Cahaya mata mereka tak lagi seterang tadi.
Mojok itu juga berangkat dari kebutuhan akan sebuah kanal yang tenang, menyenangkan, dan segar-menyegarkan, di tengah derasnya arus (atau limbah?) informasi di internet. Kita butuh bacaan yang sejenak bisa membuat kita merenung, rehat dari hiruk-pikuk berita, sukur-sukur kalau bacaan itu bisa bikin kita tertawa atau minimal senyum, dan kita bisa menjalani hari dengan bahagia. Kira-kira gitu gambaran besarnya.
Udah gitu, baru deh kita masuk ke diskusi tahap selanjutnya. Dari gambaran media yang mau kita bikin itu, kita lihat yang udah duluan main di situ siapa aja. Dalam kasus Mojok, waktu itu udah ada MalesBanget, 1Cak, dan Hipwee. Ya kita pelajarin ketiga media itu, bukan buat diikutin, tapi dicari celah yang belum mereka isi. Pelajari karakter mereka, sambil ngeraba-raba kita mau bikin karakter yang gimana.
Misalnya dulu saya bikin petanya gini: MalesBanget itu anak muda banget, menuhin hampir semua yang dibutuhin anak muda, dan cenderung bokep; 1Cak itu slapstik, gak anak muda banget juga karena banyak postingannya yang gak sesuai sama selera anak muda--khususnya perkotaan; dan Hipwee sama anak mudanya dengan MalesBanget, tapi mereka nggak bokep, mereka cenderung menye-menye, lebih sibuk bikin tips-tips ngegebet, biar pacaran awet, biar pertemanan abadi, gitu-gitu.
Tapi ada satu garis lurus dari ketiganya, mereka nggak melawan hukum besi rimba internet yang bernama tren percakapan--sesekali mereka juga bisa bikin tren. Ini yang kita lihat, kita ambil yang soal tren itu, sisanya kita buang, kita bikin yang beda dari mereka semua.
Dalam perjalanannya kami juga sering muak dengan tren, beberapa kali bikin sesuatu yang nggak ada hubungannya sama tren, beberapa kali berusaha bikin tren juga, kadang berhasil kadang gagal, ya coba-coba aja, tapi yang paling penting, sambil jalan itu kita juga pelan-pelan bisa nemuin karakter. Karakter yang beda sama sekali dengan media-media yang udah ada duluan.
Hujan mulai reda, Eddward S Kennedy datang, memesan makanan, langsung gabung.
Sekarang kita obrolin lagi media yang mau kalian bikin itu, kira-kira gimana?
Mereka menyebut tiga media yang mereka jadikan sebagai benchmark, LiterasiCo, MahasiswaBicara, dan JogjaStudent.
Yaudah, ayo kita bedah tiga media itu.
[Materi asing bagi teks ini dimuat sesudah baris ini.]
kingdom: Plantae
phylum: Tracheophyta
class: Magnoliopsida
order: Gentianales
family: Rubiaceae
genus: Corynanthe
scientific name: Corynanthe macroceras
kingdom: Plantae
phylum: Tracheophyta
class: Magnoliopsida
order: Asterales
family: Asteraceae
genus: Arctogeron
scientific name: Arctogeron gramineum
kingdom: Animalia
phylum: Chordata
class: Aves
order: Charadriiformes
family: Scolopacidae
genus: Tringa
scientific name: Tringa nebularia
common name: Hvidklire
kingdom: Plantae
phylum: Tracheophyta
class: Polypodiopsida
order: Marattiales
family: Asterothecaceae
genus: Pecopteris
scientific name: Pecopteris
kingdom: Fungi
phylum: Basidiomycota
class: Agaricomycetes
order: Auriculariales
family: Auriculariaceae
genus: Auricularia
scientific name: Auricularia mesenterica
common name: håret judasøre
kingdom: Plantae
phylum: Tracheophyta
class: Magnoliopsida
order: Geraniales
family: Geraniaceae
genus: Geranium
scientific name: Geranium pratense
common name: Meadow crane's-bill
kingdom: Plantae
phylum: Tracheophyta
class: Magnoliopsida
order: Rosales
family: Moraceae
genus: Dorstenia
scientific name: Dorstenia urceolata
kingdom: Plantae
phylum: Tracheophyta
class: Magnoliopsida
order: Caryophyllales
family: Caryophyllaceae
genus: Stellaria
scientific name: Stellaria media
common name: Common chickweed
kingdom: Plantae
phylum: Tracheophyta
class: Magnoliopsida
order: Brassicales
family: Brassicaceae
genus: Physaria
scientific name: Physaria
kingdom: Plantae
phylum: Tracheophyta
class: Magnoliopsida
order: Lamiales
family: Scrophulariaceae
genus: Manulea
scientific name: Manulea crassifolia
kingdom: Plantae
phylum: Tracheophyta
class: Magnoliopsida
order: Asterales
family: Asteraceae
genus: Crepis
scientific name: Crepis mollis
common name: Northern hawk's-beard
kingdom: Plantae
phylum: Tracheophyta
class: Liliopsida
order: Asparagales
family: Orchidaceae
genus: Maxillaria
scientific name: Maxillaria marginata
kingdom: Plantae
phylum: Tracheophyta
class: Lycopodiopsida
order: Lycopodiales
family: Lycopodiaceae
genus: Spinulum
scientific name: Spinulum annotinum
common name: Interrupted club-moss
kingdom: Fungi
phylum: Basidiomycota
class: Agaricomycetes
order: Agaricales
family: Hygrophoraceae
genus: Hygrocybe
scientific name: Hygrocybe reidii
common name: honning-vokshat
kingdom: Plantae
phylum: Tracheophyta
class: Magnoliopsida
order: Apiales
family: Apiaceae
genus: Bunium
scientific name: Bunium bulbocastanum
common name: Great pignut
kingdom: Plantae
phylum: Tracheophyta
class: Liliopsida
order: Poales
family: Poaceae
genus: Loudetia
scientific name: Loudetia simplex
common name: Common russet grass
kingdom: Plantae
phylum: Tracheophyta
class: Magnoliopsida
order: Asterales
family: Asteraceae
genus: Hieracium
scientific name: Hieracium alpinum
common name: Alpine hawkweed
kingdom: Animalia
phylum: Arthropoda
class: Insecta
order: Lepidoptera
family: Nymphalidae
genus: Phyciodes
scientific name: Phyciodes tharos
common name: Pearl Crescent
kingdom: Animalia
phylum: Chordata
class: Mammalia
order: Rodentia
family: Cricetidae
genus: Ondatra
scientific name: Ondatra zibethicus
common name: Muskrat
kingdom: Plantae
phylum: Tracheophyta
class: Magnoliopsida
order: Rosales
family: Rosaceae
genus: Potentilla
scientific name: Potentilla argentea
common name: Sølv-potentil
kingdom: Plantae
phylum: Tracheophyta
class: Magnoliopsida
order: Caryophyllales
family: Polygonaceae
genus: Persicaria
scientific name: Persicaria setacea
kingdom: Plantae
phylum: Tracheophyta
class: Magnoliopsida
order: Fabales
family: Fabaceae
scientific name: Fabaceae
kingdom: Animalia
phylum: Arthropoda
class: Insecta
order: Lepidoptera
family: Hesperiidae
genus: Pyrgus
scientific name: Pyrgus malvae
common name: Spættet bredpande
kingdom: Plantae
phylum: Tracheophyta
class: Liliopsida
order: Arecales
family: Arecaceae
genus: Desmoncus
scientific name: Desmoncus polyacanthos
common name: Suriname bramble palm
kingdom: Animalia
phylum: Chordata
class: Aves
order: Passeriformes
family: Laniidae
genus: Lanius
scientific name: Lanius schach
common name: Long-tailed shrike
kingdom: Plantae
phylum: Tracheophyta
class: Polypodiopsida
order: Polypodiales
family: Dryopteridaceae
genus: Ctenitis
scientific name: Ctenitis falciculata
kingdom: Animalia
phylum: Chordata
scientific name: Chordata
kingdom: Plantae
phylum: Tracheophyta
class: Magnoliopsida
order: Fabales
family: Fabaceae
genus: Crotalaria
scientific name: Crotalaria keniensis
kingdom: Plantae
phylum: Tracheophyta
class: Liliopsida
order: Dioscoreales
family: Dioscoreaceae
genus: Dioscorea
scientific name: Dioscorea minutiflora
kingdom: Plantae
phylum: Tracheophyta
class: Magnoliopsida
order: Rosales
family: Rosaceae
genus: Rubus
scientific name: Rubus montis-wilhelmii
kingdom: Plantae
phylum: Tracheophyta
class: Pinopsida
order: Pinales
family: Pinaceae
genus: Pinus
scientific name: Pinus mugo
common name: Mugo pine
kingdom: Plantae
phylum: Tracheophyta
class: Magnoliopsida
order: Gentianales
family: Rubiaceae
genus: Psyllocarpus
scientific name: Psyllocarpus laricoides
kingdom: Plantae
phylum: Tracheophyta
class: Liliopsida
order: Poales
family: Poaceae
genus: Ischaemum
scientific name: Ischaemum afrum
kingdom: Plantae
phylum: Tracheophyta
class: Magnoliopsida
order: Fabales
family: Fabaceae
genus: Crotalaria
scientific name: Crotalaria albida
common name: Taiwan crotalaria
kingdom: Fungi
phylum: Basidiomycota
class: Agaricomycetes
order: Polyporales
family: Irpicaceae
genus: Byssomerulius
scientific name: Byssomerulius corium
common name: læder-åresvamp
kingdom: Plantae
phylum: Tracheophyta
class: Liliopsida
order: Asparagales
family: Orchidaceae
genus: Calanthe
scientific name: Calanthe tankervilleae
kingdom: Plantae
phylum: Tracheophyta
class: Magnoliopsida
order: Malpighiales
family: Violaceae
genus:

Masing-masing gimana menurut kalian, apa kelebihan dan apa kekurangannya, terus kita coba cari apa yang belum diisi oleh mereka, sambil dipikirin gimana bikin karakter sendiri.
Diskusi hangat kembali, perlahan-lahan sinar mata mereka kembali terang. Mas Anwar mengingatkan tentang luasnya lingkaran organisasi mereka yang bisa dimanfaatkan untuk memviralkan konten. Eddward memberi masukan tentang karakter penulisan, juga isu-isu yang sangat mereka kuasai yang potensial menjadi viral.
Saya pun mulai menyukai semangat mereka, semangat mereka membangun sesuatu, bukan semangat untuk mengubah dunia.